I wonder what year comes to your mind when you think of that summer. Is it 1966 when England last won the World Cup. Perhaps it is 1976 and the drought after a prolonged period of heat without rain.

As I write the England Football Team have just got through to the quarter-finals of the World Cup after a penalty shoot-out – the first time England have ever won on penalties in the World Cup and we have just experienced yet another warm sunny day with perfect clear skies. I can’t remember a summer like this in England for a good few years! The grass in the garden has turned an interesting shade – one more normally associated with warmer climes. The big skies on Lincolnshire are transfused with a light more normally seen in places like France or northern Italy. The town feels like a different place in this warm summer sun than when it is cold and damp and overcast.

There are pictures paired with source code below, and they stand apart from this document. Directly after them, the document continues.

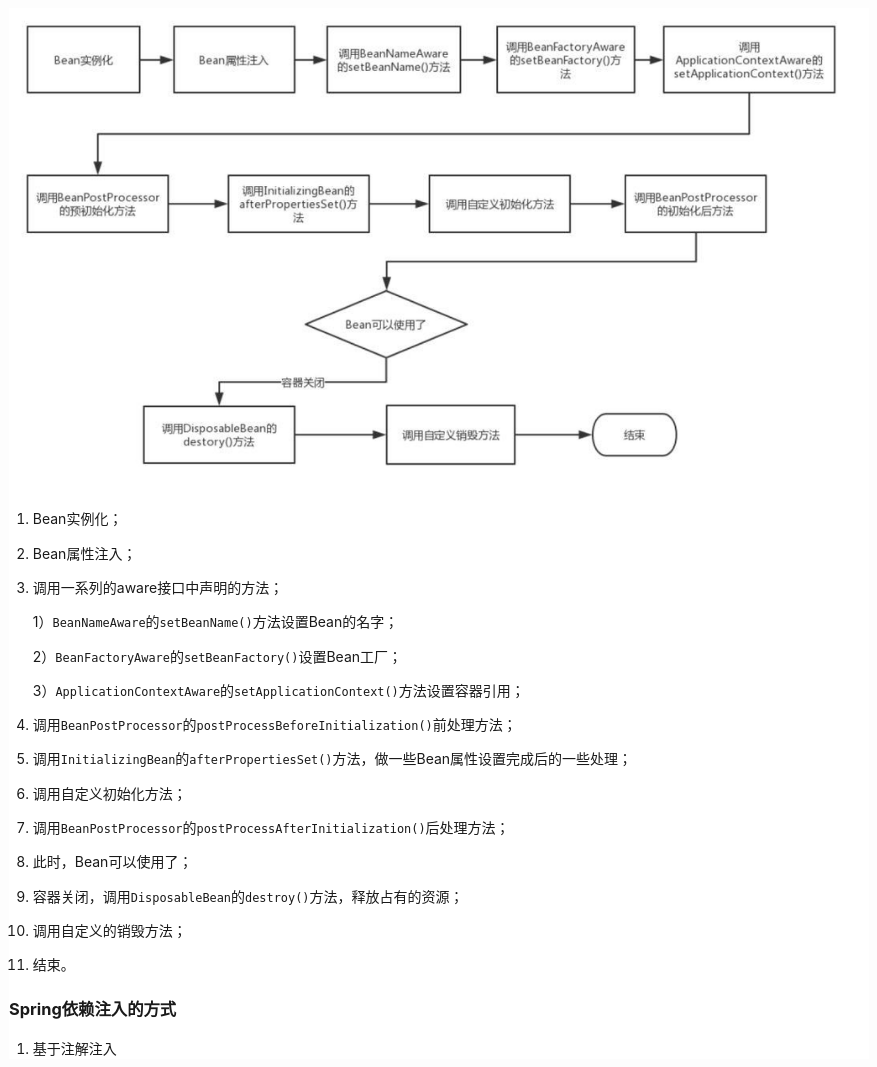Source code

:![bean的生命周期](res/bean的生命周期.jpg)

1. Bean实例化；

2. Bean属性注入；

3. 调用一系列的aware接口中声明的方法；

   1）`BeanNameAware`的`setBeanName()`方法设置Bean的名字；

   2）`BeanFactoryAware`的`setBeanFactory()`设置Bean工厂；

   3）`ApplicationContextAware`的`setApplicationContext()`方法设置容器引用；

4. 调用`BeanPostProcessor`的`postProcessBeforeInitialization()`前处理方法；

5. 调用`InitializingBean`的`afterPropertiesSet()`方法，做一些Bean属性设置完成后的一些处理；

6. 调用自定义初始化方法；

7. 调用`BeanPostProcessor`的`postProcessAfterInitialization()`后处理方法；

8. 此时，Bean可以使用了；

9. 容器关闭，调用`DisposableBean`的`destroy()`方法，释放占有的资源；

10. 调用自定义的销毁方法；

11. 结束。

### Spring依赖注入的方式

1. 基于注解注入
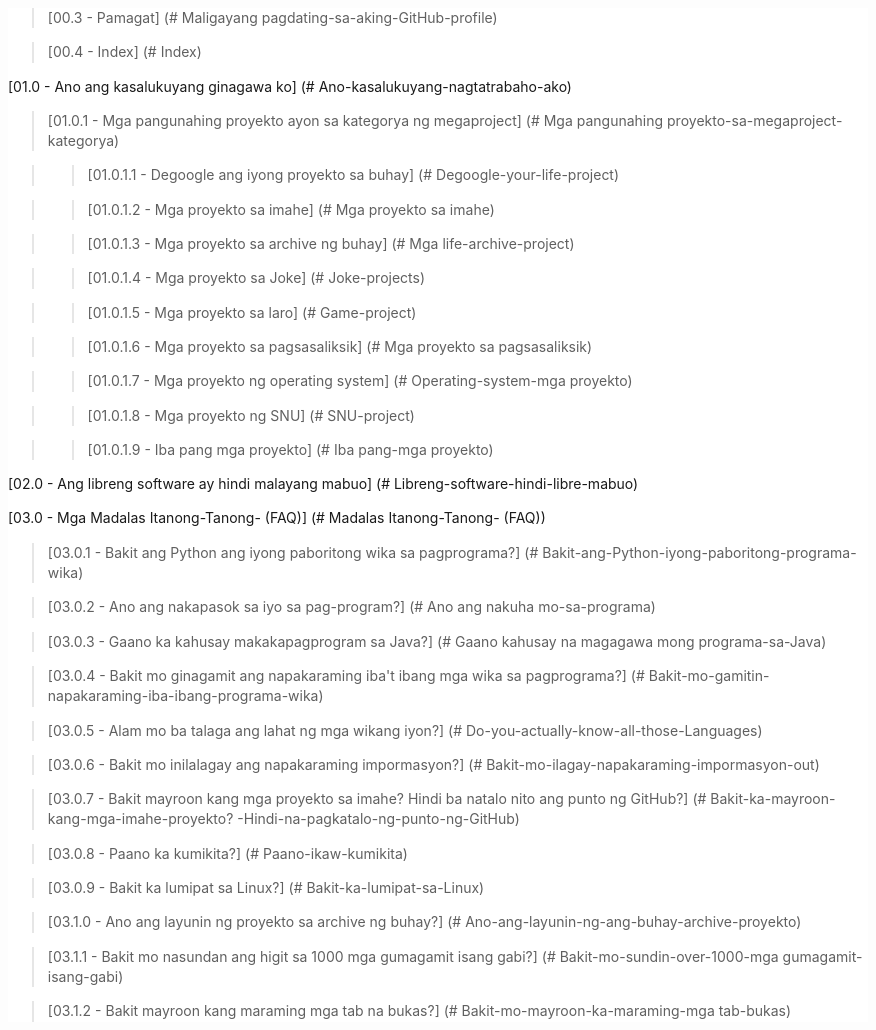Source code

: > [00.3 - Pamagat] (# Maligayang pagdating-sa-aking-GitHub-profile)

> [00.4 - Index] (# Index)

[01.0 - Ano ang kasalukuyang ginagawa ko] (# Ano-kasalukuyang-nagtatrabaho-ako)

> [01.0.1 - Mga pangunahing proyekto ayon sa kategorya ng megaproject] (# Mga pangunahing proyekto-sa-megaproject-kategorya)

>> [01.0.1.1 - Degoogle ang iyong proyekto sa buhay] (# Degoogle-your-life-project)

>> [01.0.1.2 - Mga proyekto sa imahe] (# Mga proyekto sa imahe)

>> [01.0.1.3 - Mga proyekto sa archive ng buhay] (# Mga life-archive-project)

>> [01.0.1.4 - Mga proyekto sa Joke] (# Joke-projects)

>> [01.0.1.5 - Mga proyekto sa laro] (# Game-project)

>> [01.0.1.6 - Mga proyekto sa pagsasaliksik] (# Mga proyekto sa pagsasaliksik)

>> [01.0.1.7 - Mga proyekto ng operating system] (# Operating-system-mga proyekto)

>> [01.0.1.8 - Mga proyekto ng SNU] (# SNU-project)

>> [01.0.1.9 - Iba pang mga proyekto] (# Iba pang-mga proyekto)

[02.0 - Ang libreng software ay hindi malayang mabuo] (# Libreng-software-hindi-libre-mabuo)

[03.0 - Mga Madalas Itanong-Tanong- (FAQ)] (# Madalas Itanong-Tanong- (FAQ))

> [03.0.1 - Bakit ang Python ang iyong paboritong wika sa pagprograma?] (# Bakit-ang-Python-iyong-paboritong-programa-wika)

> [03.0.2 - Ano ang nakapasok sa iyo sa pag-program?] (# Ano ang nakuha mo-sa-programa)

> [03.0.3 - Gaano ka kahusay makakapagprogram sa Java?] (# Gaano kahusay na magagawa mong programa-sa-Java)

> [03.0.4 - Bakit mo ginagamit ang napakaraming iba't ibang mga wika sa pagprograma?] (# Bakit-mo-gamitin-napakaraming-iba-ibang-programa-wika)

> [03.0.5 - Alam mo ba talaga ang lahat ng mga wikang iyon?] (# Do-you-actually-know-all-those-Languages)

> [03.0.6 - Bakit mo inilalagay ang napakaraming impormasyon?] (# Bakit-mo-ilagay-napakaraming-impormasyon-out)

> [03.0.7 - Bakit mayroon kang mga proyekto sa imahe? Hindi ba natalo nito ang punto ng GitHub?] (# Bakit-ka-mayroon-kang-mga-imahe-proyekto? -Hindi-na-pagkatalo-ng-punto-ng-GitHub)

> [03.0.8 - Paano ka kumikita?] (# Paano-ikaw-kumikita)

> [03.0.9 - Bakit ka lumipat sa Linux?] (# Bakit-ka-lumipat-sa-Linux)

> [03.1.0 - Ano ang layunin ng proyekto sa archive ng buhay?] (# Ano-ang-layunin-ng-ang-buhay-archive-proyekto)

> [03.1.1 - Bakit mo nasundan ang higit sa 1000 mga gumagamit isang gabi?] (# Bakit-mo-sundin-over-1000-mga gumagamit-isang-gabi)

> [03.1.2 - Bakit mayroon kang maraming mga tab na bukas?] (# Bakit-mo-mayroon-ka-maraming-mga tab-bukas)
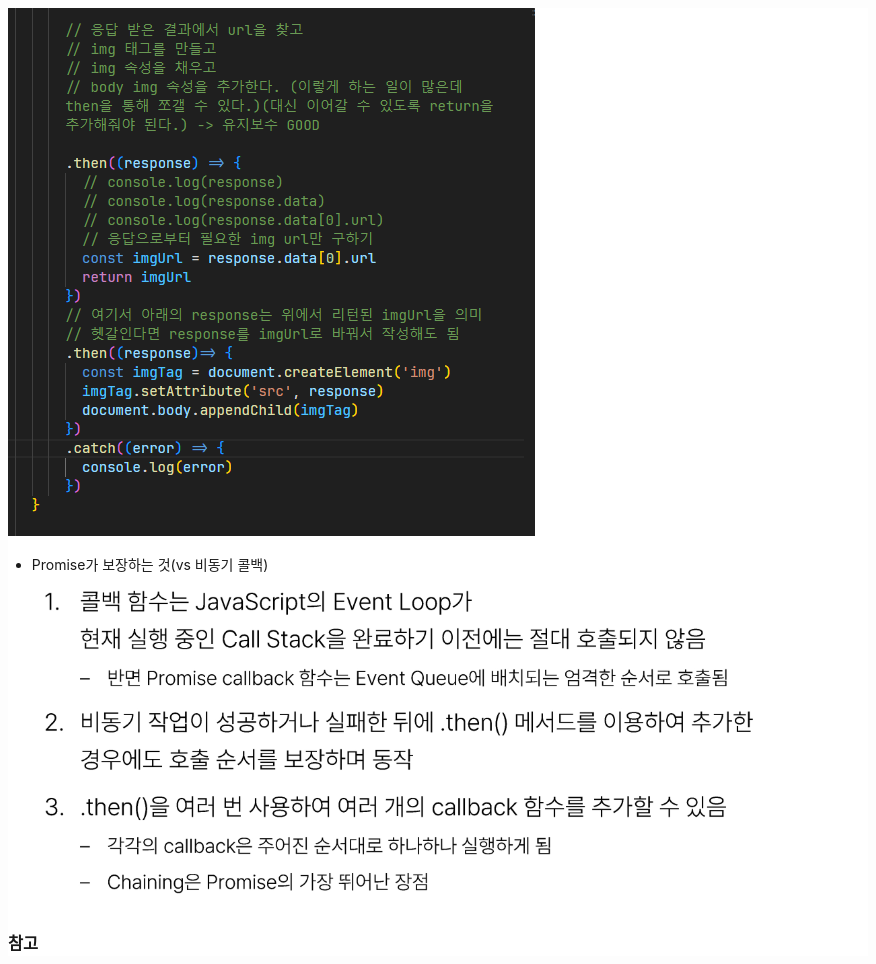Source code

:   ![](1030_1031_assets/2023-11-04-16-35-07-image.png)

- Promise가 보장하는 것(vs 비동기 콜백)
  ![](1030_1031_assets/2023-11-04-12-59-03-image.png)

### 참고
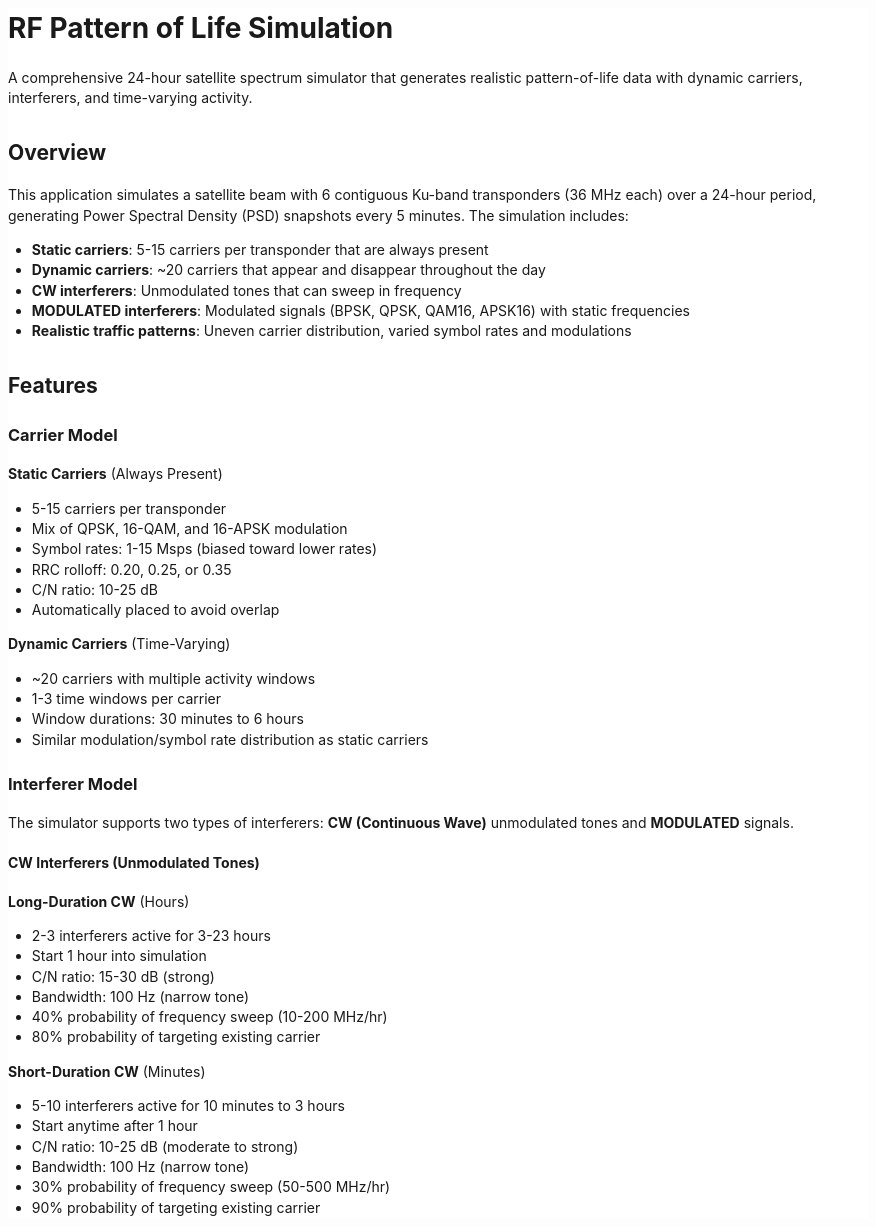 # RF Pattern of Life Simulation

A comprehensive 24-hour satellite spectrum simulator that generates realistic pattern-of-life data with dynamic carriers, interferers, and time-varying activity.

## Overview

This application simulates a satellite beam with 6 contiguous Ku-band transponders (36 MHz each) over a 24-hour period, generating Power Spectral Density (PSD) snapshots every 5 minutes. The simulation includes:

- **Static carriers**: 5-15 carriers per transponder that are always present
- **Dynamic carriers**: ~20 carriers that appear and disappear throughout the day
- **CW interferers**: Unmodulated tones that can sweep in frequency
- **MODULATED interferers**: Modulated signals (BPSK, QPSK, QAM16, APSK16) with static frequencies
- **Realistic traffic patterns**: Uneven carrier distribution, varied symbol rates and modulations

## Features

### Carrier Model

**Static Carriers** (Always Present)
- 5-15 carriers per transponder
- Mix of QPSK, 16-QAM, and 16-APSK modulation
- Symbol rates: 1-15 Msps (biased toward lower rates)
- RRC rolloff: 0.20, 0.25, or 0.35
- C/N ratio: 10-25 dB
- Automatically placed to avoid overlap

**Dynamic Carriers** (Time-Varying)
- ~20 carriers with multiple activity windows
- 1-3 time windows per carrier
- Window durations: 30 minutes to 6 hours
- Similar modulation/symbol rate distribution as static carriers

### Interferer Model

The simulator supports two types of interferers: **CW (Continuous Wave)** unmodulated tones and **MODULATED** signals.

#### CW Interferers (Unmodulated Tones)

**Long-Duration CW** (Hours)
- 2-3 interferers active for 3-23 hours
- Start 1 hour into simulation
- C/N ratio: 15-30 dB (strong)
- Bandwidth: 100 Hz (narrow tone)
- 40% probability of frequency sweep (10-200 MHz/hr)
- 80% probability of targeting existing carrier

**Short-Duration CW** (Minutes)
- 5-10 interferers active for 10 minutes to 3 hours
- Start anytime after 1 hour
- C/N ratio: 10-25 dB (moderate to strong)
- Bandwidth: 100 Hz (narrow tone)
- 30% probability of frequency sweep (50-500 MHz/hr)
- 90% probability of targeting existing carrier
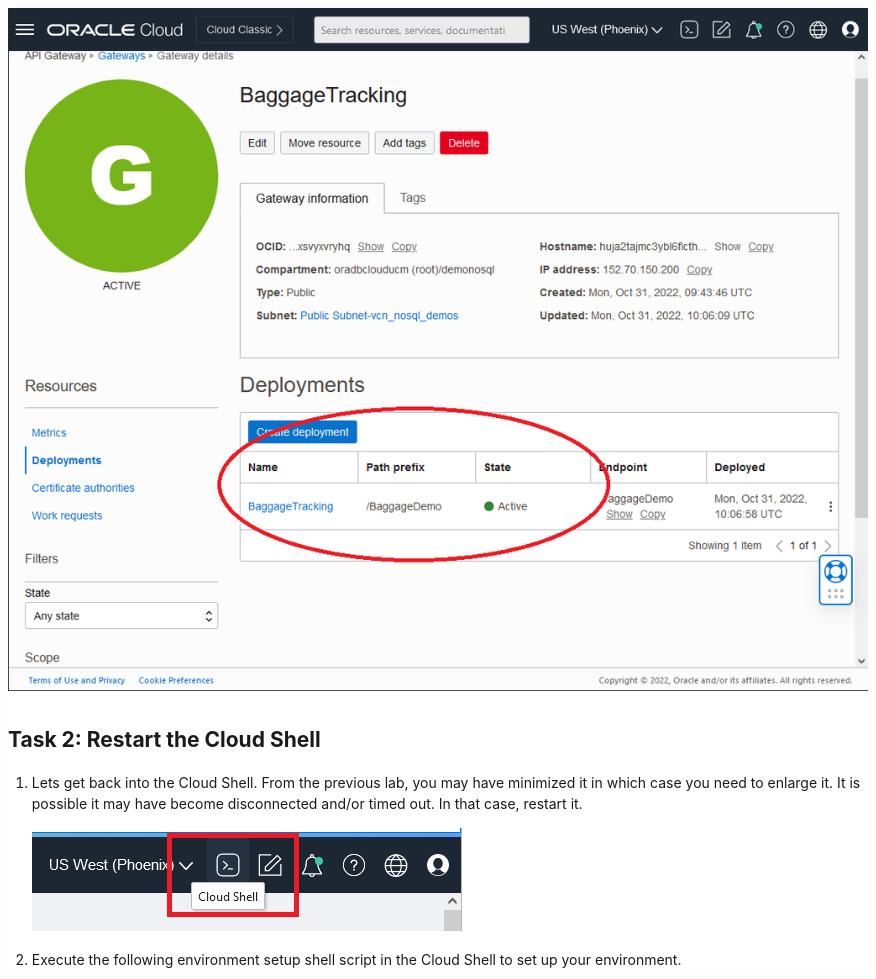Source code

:   ![Create Deployment](images/create-api-deplypment-5.png)

## Task 2: Restart the Cloud Shell

1. Lets get back into the Cloud Shell.  From the previous lab, you may have minimized
it in which case you need to enlarge it.  It is possible it may have become disconnected
and/or timed out.   In that case, restart it.

    ![](./images/cloud-shell-phoenix.png)

2. Execute the following environment setup shell script in the Cloud Shell to set up your environment.
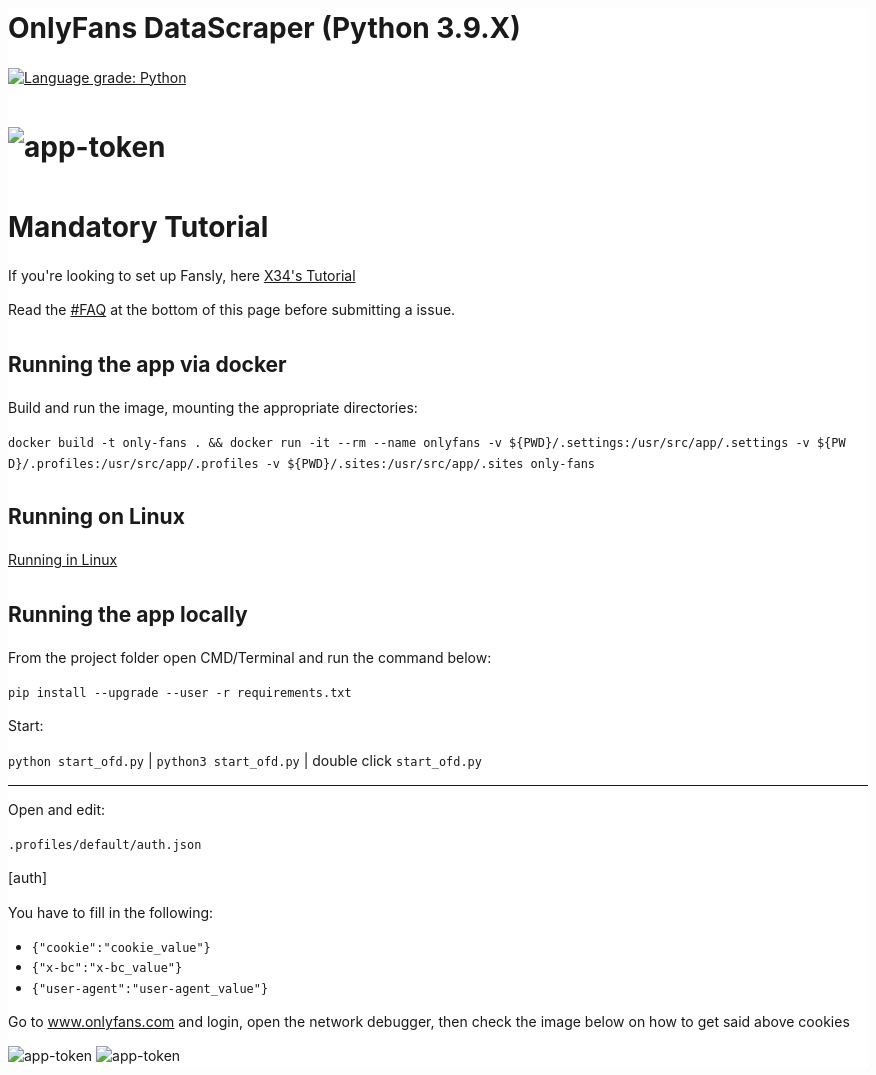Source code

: # OnlyFans DataScraper (Python 3.9.X)
[![Language grade: Python](https://img.shields.io/lgtm/grade/python/g/DIGITALCRIMINAL/OnlyFans.svg?logo=lgtm&logoWidth=18)](https://lgtm.com/projects/g/DIGITALCRIMINAL/OnlyFans/context:python)
# ![app-token](examples/64255399-96a86700-cf21-11e9-8c62-87a483f33701.png)

# Mandatory Tutorial
If you're looking to set up Fansly, here [X34's Tutorial](https://forum.sexy-egirls.com/threads/fansly-downloading-a-work-in-progress.132433/)

Read the [#FAQ](README.md#faq) at the bottom of this page before submitting a issue.

## Running the app via docker

Build and run the image, mounting the appropriate directories:

`docker build -t only-fans . && docker run -it --rm --name onlyfans -v ${PWD}/.settings:/usr/src/app/.settings -v ${PWD}/.profiles:/usr/src/app/.profiles -v ${PWD}/.sites:/usr/src/app/.sites only-fans`

## Running on Linux

[Running in Linux](/Linux.md)

## Running the app locally

From the project folder open CMD/Terminal and run the command below:

`pip install --upgrade --user -r requirements.txt`

Start:

`python start_ofd.py` | `python3 start_ofd.py` | double click `start_ofd.py`

---

Open and edit:

`.profiles/default/auth.json`

[auth]

You have to fill in the following:

- `{"cookie":"cookie_value"}`
- `{"x-bc":"x-bc_value"}`
- `{"user-agent":"user-agent_value"}`

Go to www.onlyfans.com and login, open the network debugger, then check the image below on how to get said above cookies

![app-token](examples/3.png)
![app-token](examples/4.png)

For some their memorable summer has a darker aspect. We have seen this year the moorland fires in the Peak District and Yorkshire and in our own community the joy of summer has coincided with several in our congregation who are seriously ill. I am reminded constantly of both the beauty and fragility of the world in which we live and what makes a particular year memorable can relate to either the beauty or the fragility. In one of the more philosophical passages in the Sermon on the Mount, Jesus tells us that the Father in Heaven makes the sun to rise on the evil and the good, and sends rain on the righteous and unrighteous. This is one of those passages that, I believe, we should reflect on frequently. It is a passage that can act as a corrective lens through which we view the world. It is so easy to blame God or look on something as a punishment from God. This passage serves as a corrective to that sort of view. It encourages us to take a step back and look at the goodness of God on a broader canvas – the sun (rising and setting), the rain (watering the earth, producing crops), the turning of the seasons.

Yet as we look at the beauty of the world we see pain and suffering too. But this powerful creator God is also embodied in the vulnerable person of Jesus who suffered and was crucified for us. Beauty and fragility so often go together because together they point us to the God of love.